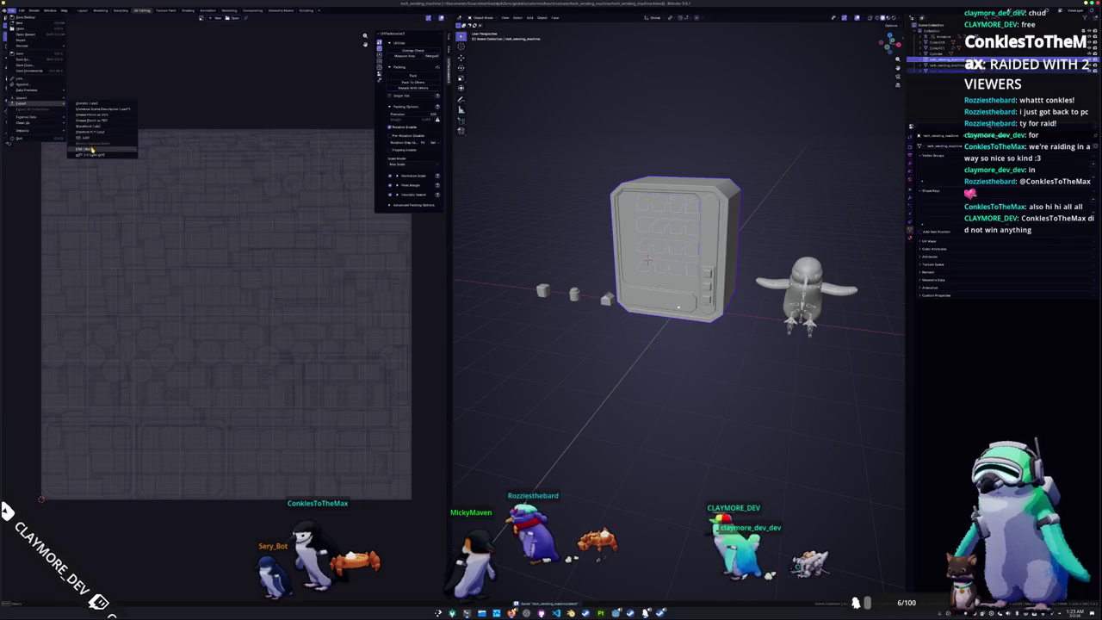
Export the model as FBX into a newly created folder
click(91, 149)
text(m)
key(Return)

Task> Your answer must contain the full data, repeated exactly, without pictures.

Written solution>
Export the model as FBX into a newly created folder
click(91, 149)
text(m)
key(Return)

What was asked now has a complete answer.